◆ The task
Each record is to be copied exactly as written.
=======
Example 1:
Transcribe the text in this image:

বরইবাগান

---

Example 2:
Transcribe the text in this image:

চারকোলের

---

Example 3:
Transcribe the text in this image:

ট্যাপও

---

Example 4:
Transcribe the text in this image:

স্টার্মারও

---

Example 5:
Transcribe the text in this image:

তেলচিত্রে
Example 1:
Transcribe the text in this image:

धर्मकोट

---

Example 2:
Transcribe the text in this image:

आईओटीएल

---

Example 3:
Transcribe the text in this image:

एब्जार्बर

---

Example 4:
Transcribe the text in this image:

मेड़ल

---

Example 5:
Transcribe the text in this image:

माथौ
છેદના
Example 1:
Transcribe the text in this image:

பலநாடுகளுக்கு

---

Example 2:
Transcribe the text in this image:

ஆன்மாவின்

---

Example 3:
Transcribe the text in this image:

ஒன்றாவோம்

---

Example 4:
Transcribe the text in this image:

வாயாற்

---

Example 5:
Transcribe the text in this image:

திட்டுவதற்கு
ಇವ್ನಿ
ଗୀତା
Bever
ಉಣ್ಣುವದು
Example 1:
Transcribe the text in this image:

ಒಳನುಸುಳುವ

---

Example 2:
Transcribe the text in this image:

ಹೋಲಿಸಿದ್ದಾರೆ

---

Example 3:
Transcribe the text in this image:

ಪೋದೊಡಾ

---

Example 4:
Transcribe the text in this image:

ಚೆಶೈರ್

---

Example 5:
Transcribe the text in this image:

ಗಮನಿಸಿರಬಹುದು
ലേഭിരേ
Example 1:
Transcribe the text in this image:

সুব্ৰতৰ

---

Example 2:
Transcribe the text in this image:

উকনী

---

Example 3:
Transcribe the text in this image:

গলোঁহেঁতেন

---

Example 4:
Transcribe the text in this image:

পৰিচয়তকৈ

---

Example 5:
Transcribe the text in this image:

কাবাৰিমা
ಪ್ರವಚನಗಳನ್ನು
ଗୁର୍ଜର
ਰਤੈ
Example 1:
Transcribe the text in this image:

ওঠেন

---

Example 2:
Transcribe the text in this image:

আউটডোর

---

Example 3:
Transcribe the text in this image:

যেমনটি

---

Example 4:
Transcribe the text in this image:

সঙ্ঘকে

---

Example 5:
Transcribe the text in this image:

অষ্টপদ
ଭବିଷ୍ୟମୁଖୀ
=======
◆ Result for this exercise
Example 1:
Transcribe the text in this image:

বরইবাগান

---

Example 2:
Transcribe the text in this image:

চারকোলের

---

Example 3:
Transcribe the text in this image:

ট্যাপও

---

Example 4:
Transcribe the text in this image:

স্টার্মারও

---

Example 5:
Transcribe the text in this image:

তেলচিত্রে
Example 1:
Transcribe the text in this image:

धर्मकोट

---

Example 2:
Transcribe the text in this image:

आईओटीएल

---

Example 3:
Transcribe the text in this image:

एब्जार्बर

---

Example 4:
Transcribe the text in this image:

मेड़ल

---

Example 5:
Transcribe the text in this image:

माथौ
છેદના
Example 1:
Transcribe the text in this image:

பலநாடுகளுக்கு

---

Example 2:
Transcribe the text in this image:

ஆன்மாவின்

---

Example 3:
Transcribe the text in this image:

ஒன்றாவோம்

---

Example 4:
Transcribe the text in this image:

வாயாற்

---

Example 5:
Transcribe the text in this image:

திட்டுவதற்கு
ಇವ್ನಿ
ଗୀତା
Bever
ಉಣ್ಣುವದು
Example 1:
Transcribe the text in this image:

ಒಳನುಸುಳುವ

---

Example 2:
Transcribe the text in this image:

ಹೋಲಿಸಿದ್ದಾರೆ

---

Example 3:
Transcribe the text in this image:

ಪೋದೊಡಾ

---

Example 4:
Transcribe the text in this image:

ಚೆಶೈರ್

---

Example 5:
Transcribe the text in this image:

ಗಮನಿಸಿರಬಹುದು
ലേഭിരേ
Example 1:
Transcribe the text in this image:

সুব্ৰতৰ

---

Example 2:
Transcribe the text in this image:

উকনী

---

Example 3:
Transcribe the text in this image:

গলোঁহেঁতেন

---

Example 4:
Transcribe the text in this image:

পৰিচয়তকৈ

---

Example 5:
Transcribe the text in this image:

কাবাৰিমা
ಪ್ರವಚನಗಳನ್ನು
ଗୁର୍ଜର
ਰਤੈ
Example 1:
Transcribe the text in this image:

ওঠেন

---

Example 2:
Transcribe the text in this image:

আউটডোর

---

Example 3:
Transcribe the text in this image:

যেমনটি

---

Example 4:
Transcribe the text in this image:

সঙ্ঘকে

---

Example 5:
Transcribe the text in this image:

অষ্টপদ
ଭବିଷ୍ୟମୁଖୀ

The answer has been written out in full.